Ernest W. Gibson Jr. was the scion of a small political dynasty, the son of a United States Senator from Vermont. Like all successful Vermont politicians, Gibson was a Republican. He briefly served as Senator following his father's death, before running for Governor. In primarying the incumbent he violated one of the sacred norms of the Vermont Republican Party but ran anyway. Gibson was a progressive, and an internationalist, but respected the roots of Vermont.
Even as Huey Long's power, and willingness to subvert democracy to keep it, grew Vermont had remained largely untouched. Republicans across the nations were harassed, attacked, and faced with stuffed ballots. Republican conventions and primaries were manipulated to produce unelectable candidates. But Vermont had backed the Grand Old Party when Abraham Lincoln was an obscure ex-Congressman and was not willing to change. By 1948 only New England and some plains states had what could be termed functional opposition.
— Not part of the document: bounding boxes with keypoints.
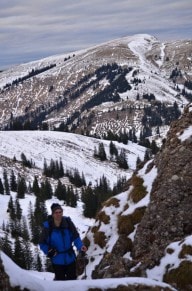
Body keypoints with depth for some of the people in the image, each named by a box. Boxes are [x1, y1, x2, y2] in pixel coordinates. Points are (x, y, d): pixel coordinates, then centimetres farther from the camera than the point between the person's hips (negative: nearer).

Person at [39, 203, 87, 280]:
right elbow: (42, 243, -4)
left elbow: (76, 237, -3)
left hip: (70, 258, 2)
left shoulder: (68, 223, -11)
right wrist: (49, 251, -22)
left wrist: (80, 246, -21)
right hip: (57, 260, -2)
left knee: (72, 278, 13)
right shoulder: (47, 226, -13)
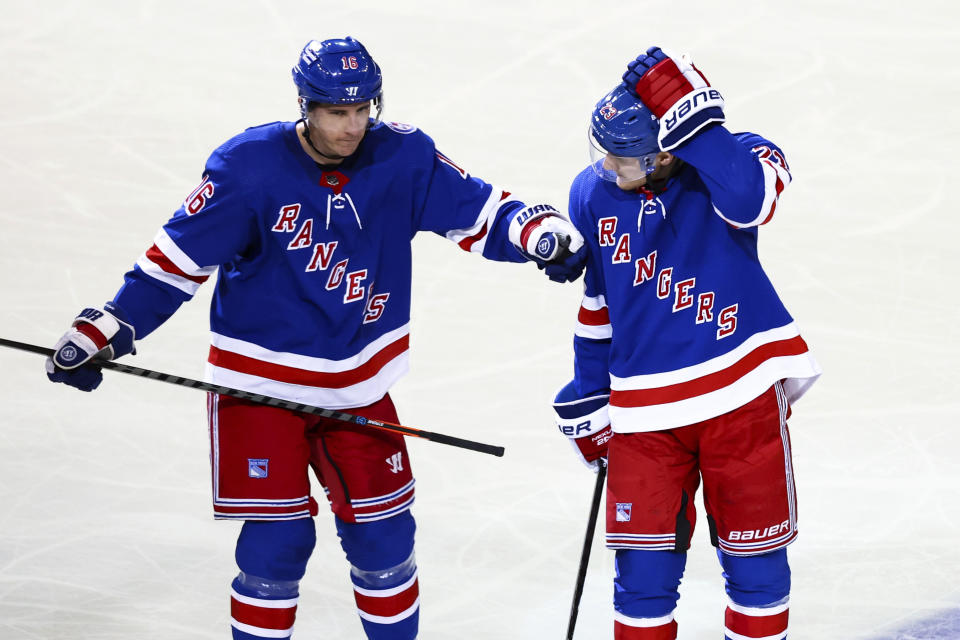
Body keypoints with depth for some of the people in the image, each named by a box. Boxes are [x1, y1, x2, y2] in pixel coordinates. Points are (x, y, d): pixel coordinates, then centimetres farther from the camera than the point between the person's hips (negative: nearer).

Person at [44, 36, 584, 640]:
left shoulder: (402, 158, -8)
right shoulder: (249, 166, -15)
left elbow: (480, 211, -4)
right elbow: (178, 258, -9)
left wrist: (544, 234, -24)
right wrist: (102, 332, -13)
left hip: (357, 385, 3)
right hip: (260, 383, -3)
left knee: (383, 537, 6)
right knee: (277, 541, -6)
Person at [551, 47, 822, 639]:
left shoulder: (732, 160, -11)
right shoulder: (593, 194, 2)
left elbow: (751, 199, -37)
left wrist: (691, 121, -40)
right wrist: (589, 398, 20)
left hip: (741, 390, -3)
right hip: (644, 407, 3)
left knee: (754, 557, 9)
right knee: (644, 566, 1)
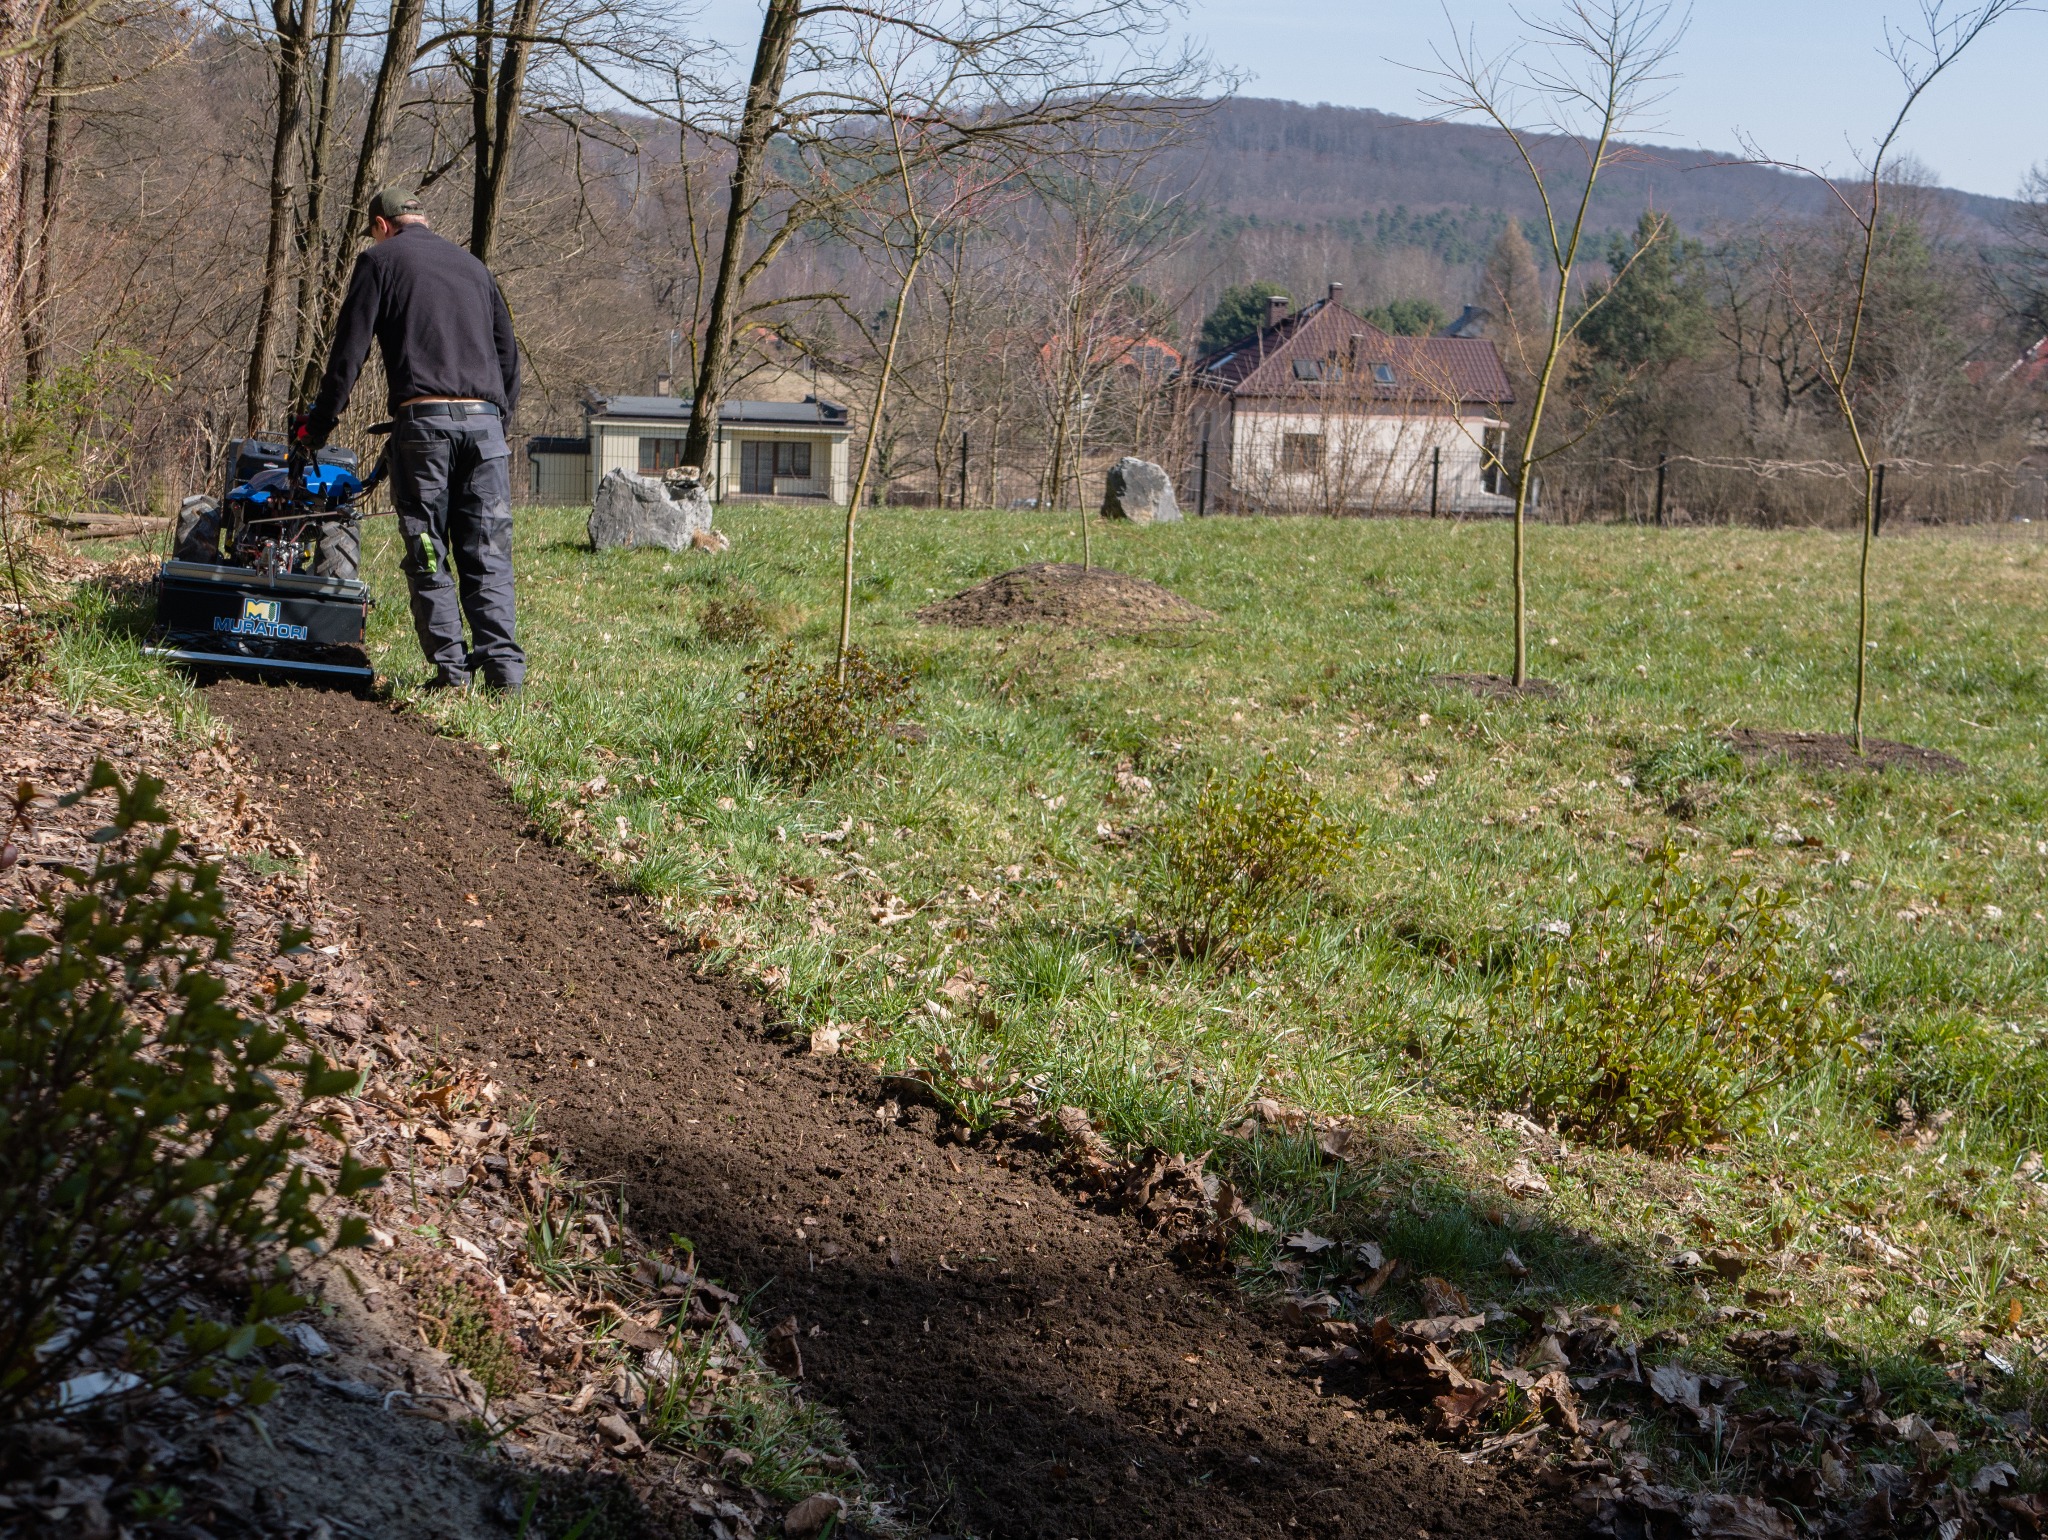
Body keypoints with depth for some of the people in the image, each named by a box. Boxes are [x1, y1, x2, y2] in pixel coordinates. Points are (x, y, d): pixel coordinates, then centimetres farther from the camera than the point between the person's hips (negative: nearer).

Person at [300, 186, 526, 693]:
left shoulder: (380, 260, 8)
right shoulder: (472, 265, 22)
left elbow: (348, 352, 4)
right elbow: (507, 352, 22)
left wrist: (317, 424, 11)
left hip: (422, 420, -4)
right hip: (485, 421, 4)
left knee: (428, 557, 1)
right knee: (488, 555, 4)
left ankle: (451, 670, -4)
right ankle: (503, 666, -5)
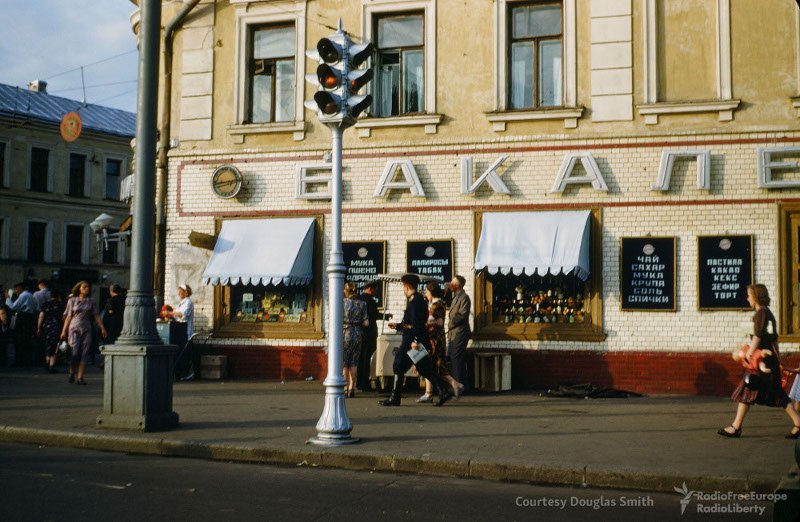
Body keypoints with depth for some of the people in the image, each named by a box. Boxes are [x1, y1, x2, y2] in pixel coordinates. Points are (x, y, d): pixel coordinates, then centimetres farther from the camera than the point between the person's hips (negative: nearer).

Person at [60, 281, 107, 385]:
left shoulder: (91, 301, 8)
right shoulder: (72, 301, 4)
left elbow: (96, 316, 9)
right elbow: (68, 317, 6)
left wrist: (102, 328, 2)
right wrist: (64, 331, 2)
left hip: (86, 329, 2)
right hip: (74, 329, -2)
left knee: (85, 353, -3)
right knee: (74, 352, -12)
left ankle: (80, 377, 1)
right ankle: (71, 372, 13)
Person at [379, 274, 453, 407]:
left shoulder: (414, 300, -12)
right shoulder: (420, 299, 18)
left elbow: (416, 322, -21)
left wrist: (415, 340, -24)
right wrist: (398, 325, 31)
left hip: (411, 341, -10)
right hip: (417, 340, 10)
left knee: (399, 367, -1)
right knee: (425, 368, 9)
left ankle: (395, 398, 3)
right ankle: (444, 390, 1)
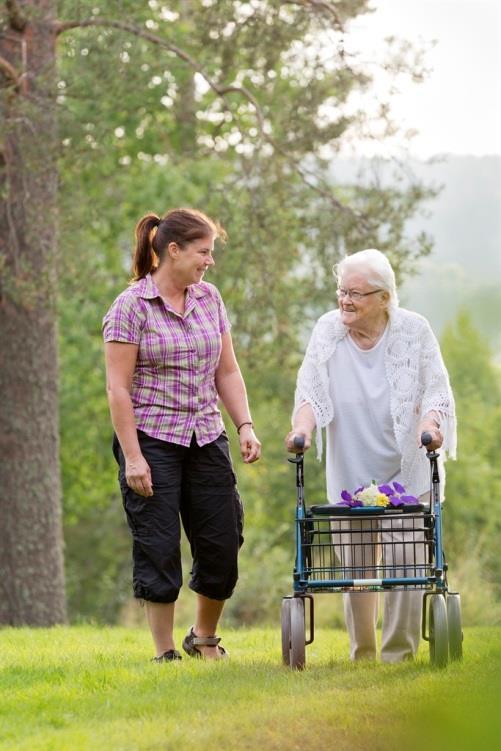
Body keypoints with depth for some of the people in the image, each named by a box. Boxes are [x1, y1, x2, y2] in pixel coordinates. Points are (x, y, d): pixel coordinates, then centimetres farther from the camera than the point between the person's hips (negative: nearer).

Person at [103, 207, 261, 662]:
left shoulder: (209, 299, 10)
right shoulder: (131, 306, -8)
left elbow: (227, 372, 14)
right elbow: (118, 388, -10)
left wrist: (245, 425, 2)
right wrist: (132, 457, -15)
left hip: (206, 439, 5)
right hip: (152, 441, -5)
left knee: (223, 543, 4)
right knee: (158, 548, -2)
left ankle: (205, 639, 25)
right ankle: (165, 653, 7)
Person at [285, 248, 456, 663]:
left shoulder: (414, 331, -4)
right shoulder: (327, 330, 1)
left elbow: (435, 391, -4)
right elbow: (311, 392, 0)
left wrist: (429, 426, -24)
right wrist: (302, 427, -19)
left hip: (406, 472, -2)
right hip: (350, 472, 2)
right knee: (354, 562, 3)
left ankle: (399, 652, -2)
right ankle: (361, 653, 16)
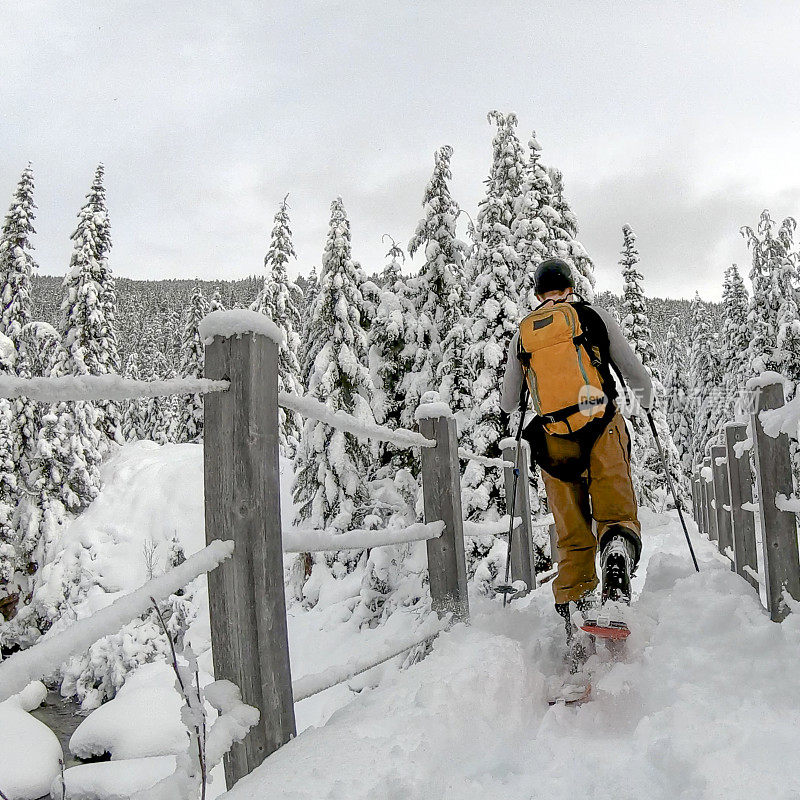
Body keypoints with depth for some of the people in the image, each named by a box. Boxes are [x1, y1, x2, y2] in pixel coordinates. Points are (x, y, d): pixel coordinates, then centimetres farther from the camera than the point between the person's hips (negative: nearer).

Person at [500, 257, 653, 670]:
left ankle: (576, 636, 1)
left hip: (553, 442, 2)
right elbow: (638, 377, 11)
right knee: (616, 517, 1)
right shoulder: (596, 317, 9)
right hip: (603, 431, -2)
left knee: (573, 540, 7)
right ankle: (617, 553, -33)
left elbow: (508, 404, 19)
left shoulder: (522, 333, 14)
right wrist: (646, 400, 33)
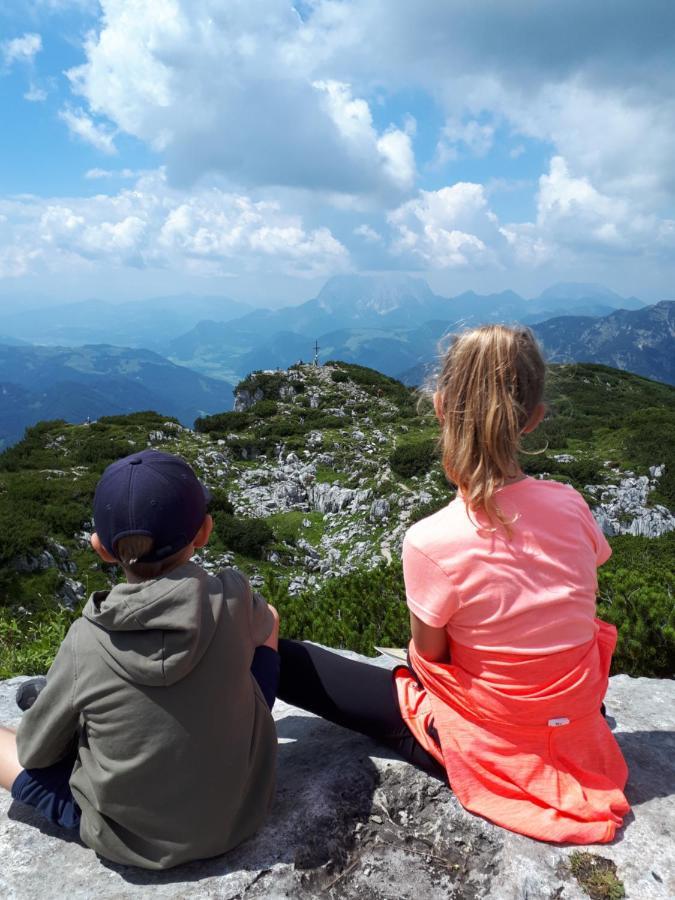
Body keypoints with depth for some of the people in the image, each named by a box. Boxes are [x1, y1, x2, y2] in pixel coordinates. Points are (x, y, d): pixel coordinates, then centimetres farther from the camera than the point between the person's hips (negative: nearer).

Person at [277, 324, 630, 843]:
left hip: (487, 748, -4)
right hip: (580, 734, 5)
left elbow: (428, 655, -12)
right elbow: (583, 608, 2)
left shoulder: (432, 544, -29)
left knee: (285, 660, 2)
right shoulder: (570, 505, -14)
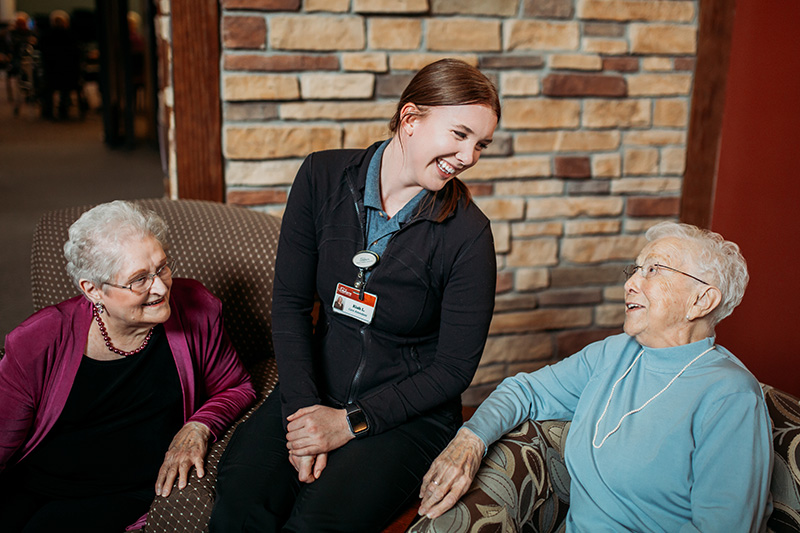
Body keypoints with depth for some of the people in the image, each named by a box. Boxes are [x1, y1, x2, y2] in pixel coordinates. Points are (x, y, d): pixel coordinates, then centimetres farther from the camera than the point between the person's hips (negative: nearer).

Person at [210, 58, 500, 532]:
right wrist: (303, 408, -12)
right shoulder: (323, 177, -4)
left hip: (409, 412, -2)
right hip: (315, 388, 2)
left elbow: (454, 368, -8)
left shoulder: (468, 234, -12)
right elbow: (290, 302, -1)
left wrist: (349, 422, -12)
Long's (technically illegal) influencing of the GOP Convention was laxer than it had been in '40 and '44, and Gibson, who saw it as his duty to fight for the nation nabbed the nomination. No matter, it was thought, another obscure nobody to lose to Long's fourth campaign. But Gibson was not a bland non-entity, nor was he a "burn it all down" conservative. He campaigned hard and fast, running a well-organized campaign. Even members of the embryonic Labor Party found his talk appealing. Long's Machines meanwhile were lethargic and complacent. It was a perfect storm.
Gibson still lost by a wide margin, but he had shaken the boat. The Republican Party was showing signs of life. This would not do.
Shortly after the electoral college met, Gibson and his wife were walking home from an event at their local library, when two men approached the couple and riddled them with bullets, before escaping in a getaway car. The bullets came from a gun commonly used by agents of the Bureau of Criminal Investigation. When local police attempted to investigate matters, BCI agents swarmed Vermont to take control of the case, as well as other matters.
Public opinion was appalled, and the assassination is the latest point one can mark the transition from "Long Administration" to "Long Regime." Any independence the Republican Party had still enjoyed was soon gone, as were political hopes of unseating Long. On the right, ex-Republicans drifted towards the new Liberty Party, while the Labor Party would capture much of the working-class vote in years to come. But the regime would not fall until after Long's Death.
In the wake of liberalization, BCI files were uncovered implicating Director J. Edgar Hoover in the organization of the murder, although the actual shooters were never identified. No concrete evidence proving Long ordered the killing has ever been found, but most scholars agree that the Kingfish had a hand in the assassination.